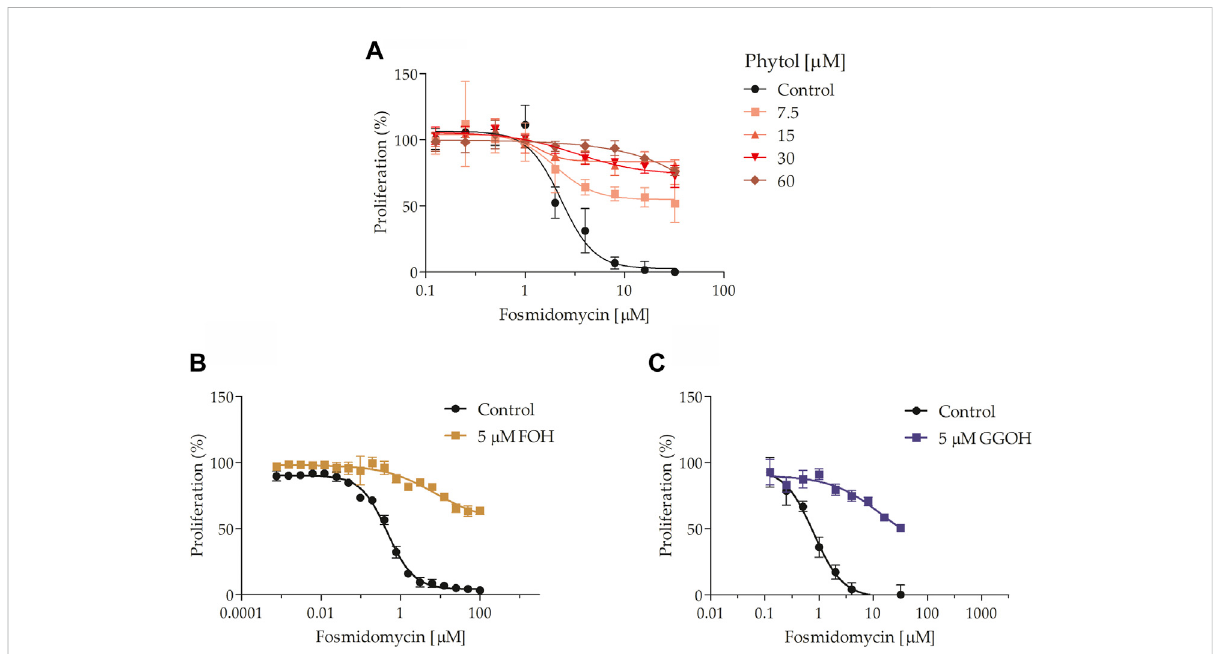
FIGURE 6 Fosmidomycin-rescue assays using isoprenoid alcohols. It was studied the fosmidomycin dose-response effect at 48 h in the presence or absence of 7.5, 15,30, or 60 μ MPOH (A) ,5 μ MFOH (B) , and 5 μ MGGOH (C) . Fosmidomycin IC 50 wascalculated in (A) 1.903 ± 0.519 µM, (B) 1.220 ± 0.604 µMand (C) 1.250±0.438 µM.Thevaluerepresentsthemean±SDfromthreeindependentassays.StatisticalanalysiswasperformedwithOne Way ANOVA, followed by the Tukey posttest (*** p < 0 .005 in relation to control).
- - - - - - -
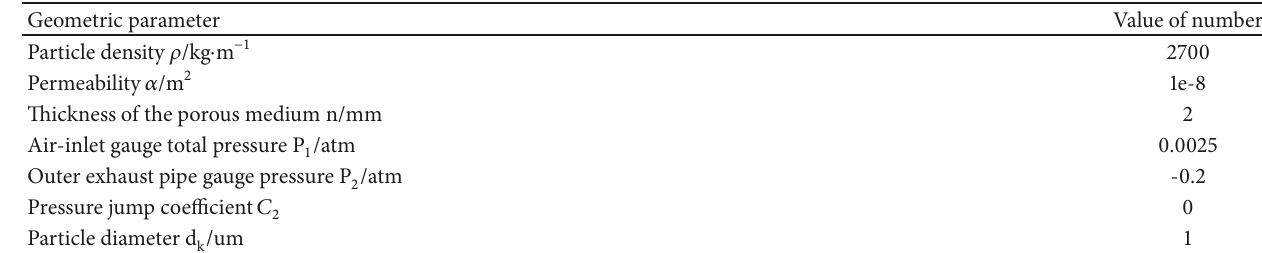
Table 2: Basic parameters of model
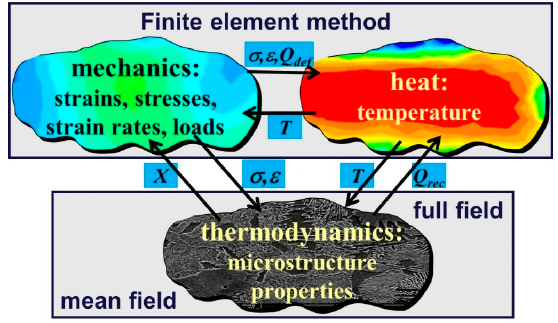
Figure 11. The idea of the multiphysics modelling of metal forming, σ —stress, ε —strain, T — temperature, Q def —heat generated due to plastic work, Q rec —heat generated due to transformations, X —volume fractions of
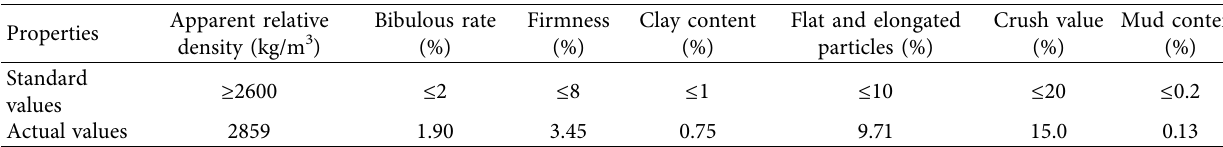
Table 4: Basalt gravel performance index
- - - - - - -
Select every line above that contains the word "Table", and copy it.

Table 2: Basic parameters of model
Table 4: Basalt gravel performance index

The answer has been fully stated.